The phenomenon the researchers uncovered is already well-known amongst people. Social loafing, as it’s identified, has been extensively studied by psychologists and refers to a person placing much less effort right into a process carried out as a group in comparison with one carried out alone.

This usually manifests when it’s arduous to determine particular person contributions to a shared process, say the researchers, which may result in an absence of motivation. Having a excessive performing co-worker also can make it extra seemingly.

To see if the phenomenon may additionally influence groups of robots and people, the researchers arrange a simulated high quality assurance process through which volunteers had been requested to verify pictures of circuit boards for defects. To measure how the people had been inspecting the boards, the pictures had been blurred out and solely turned clear in areas the place the contributors hovered their mouse cursor.

Of the 42 individuals who took half within the trial, half labored alone, and the opposite half had been instructed {that a} robotic had already checked the pictures they had been seeing. For the second group, every picture featured purple verify marks the place the robotic had noticed issues, however crucially, it had missed 5 defects. Afterwards the contributors had been requested to price themselves on how they carried out, their effort, and the way liable for the duty they felt.
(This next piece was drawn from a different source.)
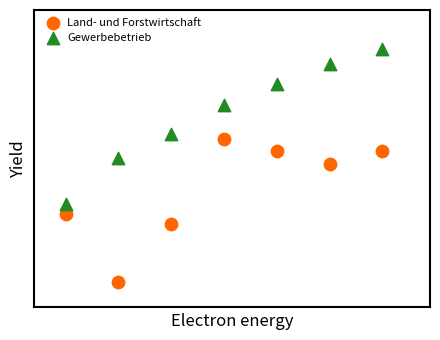

What are all the series names shown in the legend?

Land- und Forstwirtschaft, Gewerbebetrieb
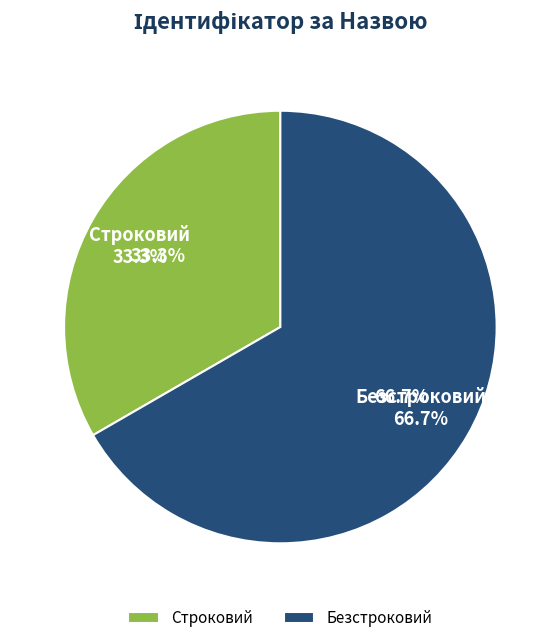

Between Безстроковий and Строковий, which is larger?

Безстроковий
The researchers discovered that each teams spent kind of the identical period of time inspecting the boards, coated the identical areas, and their self-perception of how they’d finished was comparable. However, the group that labored in tandem with the robotic solely noticed a median of three.3 of the 5 defects missed by the machine, whereas the opposite group caught 4.23 on common.

The researchers say this implies that these working with the robotic had been much less attentive once they had been checking the circuit boards. They speculate that this could possibly be as a result of they subconsciously assumed the robotic wouldn’t have missed any defects.

While the impact was not massively pronounced, the researchers level out that of their research contributors knew they had been being watched and evaluated and the exams had been comparatively quick and easy.

“In longer shifts, when tasks are routine and the working environment offers little performance monitoring and feedback, the loss of motivation tends to be much greater,” mentioned Dr Linda Onnasch, senior writer of the research.

While the analysis was centered on human-robot collaboration, it’s not a stretch to think about that comparable dynamics may play out with other forms of AI assistants. While chatbots are starting to supply hyperlinks to sources, many people might not trouble to verify them, and there are rising considerations that persons are changing into over-reliant on AI writing instruments.

With machines in a position to help us on a rising variety of each day duties, it is going to be necessary to verify they’re serving to increase our capabilities—and never merely letting us slack off.